§ What you will do
a – Answer these questions using the cereal grains passage, one line each, marked (i), (ii), (iii):
(i) What share of global demand for cereal seeds does the Asia-Pacific market account for?
(ii) What value is the global breakfast cereals market expected to reach in 2028?
(iii) Roughly what percentage of the world's barley goes to animal feed?
b – Pick up the cereal grains passage at the point where it stops and write one more paragraph.

§ Selected passage
◆ ◆ ◆
The global market for cereal and grain seeds is projected to reach $73.6 billion within the next five years while growing at a CAGR of 9.2%. The Asia-Pacific market is currently the largest market for cereal seeds and is expected to remain so in coming years, accounting for more than 30% of global demand. Driving factors in market growth include increasing demand from the food and especially animal feed industries, shrinking farmland, and increased biofuel demand. Global usage of maize in the animal feed industry increased over 2% from 2020 to 2021, with an estimated worldwide usage of 613 million metric tons. Maize is the major crop seed traded worldwide, accounting for over 35% of the global cereals and grain seed market share, followed by soybean and wheat. More than half of global maize production is in the United States and China, with the European Union and Brazil also holding significant market share. Growing population in Asian countries, especially China and India, is increasing demand in Asia while North America is projected to have comparable growth due to rising demand for biofuel.
The global breakfast cereals market is expected to grow from $44.5 billion in 2020 to $63.3 billion in 2028 at a CAGR of 4.8% during the forecast period. Projected growth is primarily attributed to the rising awareness of consumers regarding healthy foods and a balanced diet as well as a growing demand for ready-to-eat meals and advancements and innovations in food production. The market is dominated by cereals that can be consumed as is (usually with milk) and consist of wheat, corn, mixed grains, and other supplements. Breakfast cereals that are not fortified with sugar are considered very healthy as they are high in vitamins and minerals. They considered to have a perfect balance of time-saving, convenience, high energy, and good nutritional content in a food product. Globalization and rapid urbanization in developing countries has helped increase demand for these types of foods in many economies and global demand for cereal and cereal-based products will continue to increase in coming years.
Barley Composition, Growing, Harvesting, and Processing
Barley ranks fifth among all crops in dry matter production in the world. It has been cultivated for centuries because of its versatility, adaptability to unfavorable and changing climate and soil conditions, and superior properties for malting and brewing. It is generally more tolerant to drought and saline soils than other cereal grains. The top five barley producers are Russia, France, Germany, Ukraine and Canada. Approximately 65% of barley produced in the world is used for animal feed, 30% for malting and brewing, and around 3% for human consumption. The primary use of barley as animal feed is for cattle. The nutritional content of barley is comparable to corn, oats, wheat, and sorghum. The energy content is slightly lower than most other grains due to higher fiber content, but the crude protein content of barley is higher than corn and similar to wheat and oats. Malted barley is the preferred grain that brewers use for making beer. The most basic form of malted barley is barley that has been allowed to germinate by soaking the grain in water, which prepares the starches to be converted to fermentable sugars. Barley is not a staple food for human consumption in most developed societies with the exception of Scandinavia and parts of Eastern Europe, but it is a staple food in many developing countries. In rural Tibet, barley provides approximately 80% of calories for native diets. However, there is increased interest in barley as a human food ingredient due to studies showing it to be an excellent source of dietary fiber, especially β-glucan. Barley kernels contain complex carbohydrates, are low in fat, are well-balanced in terms of protein to meet amino acid requirements, and are rich in some minerals, vitamins (especially Vitamin E), and antioxidant polyphenols. As is the case with all cereal grains, barley does not contain calcium and for this reason, supplemental calcium is used in diets for beef cattle. It can be used as whole-grain, pearled, raw-grain flour, whole-roasted grains flour, and roasted-grain flour. Roasted-grain flour particularly is used in many products, such as breakfast cereals, stews, soups, pastas, noodles, sauces, and baked products.
◆ ◆ ◆
§ Dataset content
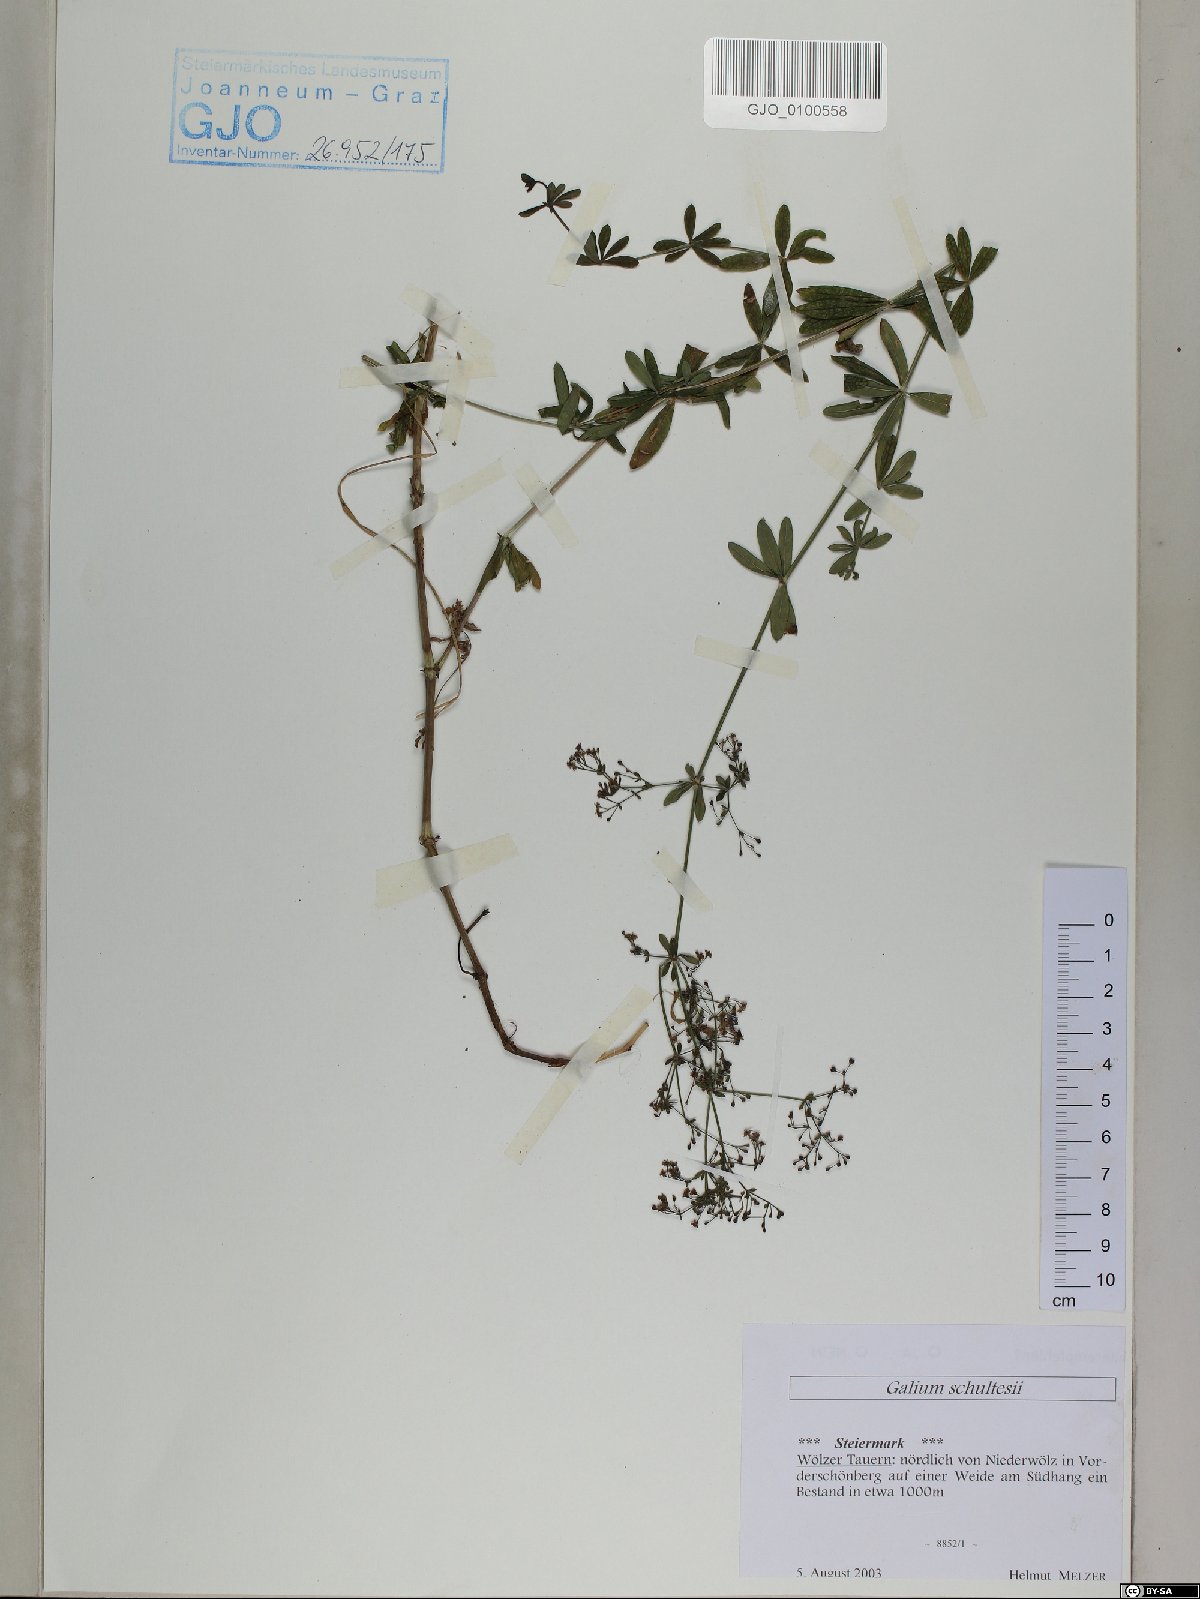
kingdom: Plantae
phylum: Tracheophyta
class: Magnoliopsida
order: Gentianales
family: Rubiaceae
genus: Galium
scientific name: Galium intermedium
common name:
◆ ◆ ◆
§ Your written answers
a –
(i) More than 30%
(ii) $63.3 billion
(iii) Approximately 65%

b –
Barley varieties have many different types of classifications. The most important classification is two-row barley or six-row barley, a distinction in the physical morphology of the plant. The difference is caused by a single gene out of approximately thirty thousand. Both types have alternating sets of three spikelets along the barley head but in two-row barley, only the central spikelets are fertile and they develop seed creating a flat-shaped head. Six-row barley has a rounded head appearance with all six kernels developing. Two-row varieties are generally higher in starch and six-row varieties are higher in protein, but otherwise the nutritional composition is very similar. Two-row barley is usually more adaptable to dry growing conditions. Studies comparing the two types for animal feed have not shown any clear advantage between them. For brewing, two-row barley is desirable in some ways because germination is more uniform, seeds need a shorter steeping time, and have lower protein as high protein can make beer cloudy. However, six-row barley is used by many large brewers in North America as the higher protein favors higher potential for enzymatic activity which helps for conversion of mashes that are heavy in adjuncts like rice and corn. Other important classifications include malting vs. feeding, covered vs. hull-less, and floury starch vs. waxy starch. Hull-less barley is a form of domesticated barley with an easier to remove hull. It has lower fiber and higher protein and energy levels than covered barley.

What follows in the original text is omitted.